In Probability theory and statistics, the probability distribution is a mathematical function that provides the probability of various possible outcomes occurring in an experiment. A probability distribution is a description of a random phenomenon in terms of event probabilities. Generally these distributions are divided into two classes Discrete Probability Distribution – Discrete data can only take certain values, e.g. when you roll the die, the possible outcomes are 1, 2, 3, 4, 5 or 6, not 1.5 or 2.45. Continuous probability distribution – Continuous data can take any value in a given range, e.g. child’s height, it can have any value – 100 cm, or, 107.5 cm or 123 cm.

A probability distribution which sample space is a set of real numbers is called one-dimensional, while a distribution which sample space is a vector space is called multidimensional. The univariate distribution gives the probabilities for one random variable taking different alternative values; multivariate distribution (common probability distribution) gives the probability of a random vector – a list of two or more random variables – assuming different combinations of values.

Given data:
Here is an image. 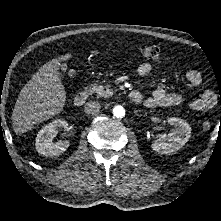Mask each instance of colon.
I'll return each mask as SVG.
<instances>
[{
    "label": "colon",
    "mask_w": 221,
    "mask_h": 221,
    "mask_svg": "<svg viewBox=\"0 0 221 221\" xmlns=\"http://www.w3.org/2000/svg\"><path fill=\"white\" fill-rule=\"evenodd\" d=\"M139 51L141 55L146 59L156 62H160L163 59L162 52L160 48L157 46H151V45L143 46L139 49ZM203 127L208 129L210 127V122L205 121L203 123Z\"/></svg>",
    "instance_id": "colon-1"
}]
</instances>
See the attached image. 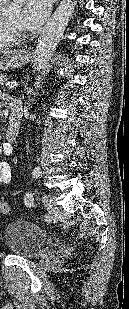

Exercise goal:
Reproduce the passage on probability distributions above in full, word for word.

Correct answer:
In Probability theory and statistics, the probability distribution is a mathematical function that provides the probability of various possible outcomes occurring in an experiment. A probability distribution is a description of a random phenomenon in terms of event probabilities. Generally these distributions are divided into two classes Discrete Probability Distribution – Discrete data can only take certain values, e.g. when you roll the die, the possible outcomes are 1, 2, 3, 4, 5 or 6, not 1.5 or 2.45. Continuous probability distribution – Continuous data can take any value in a given range, e.g. child’s height, it can have any value – 100 cm, or, 107.5 cm or 123 cm.

A probability distribution which sample space is a set of real numbers is called one-dimensional, while a distribution which sample space is a vector space is called multidimensional. The univariate distribution gives the probabilities for one random variable taking different alternative values; multivariate distribution (common probability distribution) gives the probability of a random vector – a list of two or more random variables – assuming different combinations of values.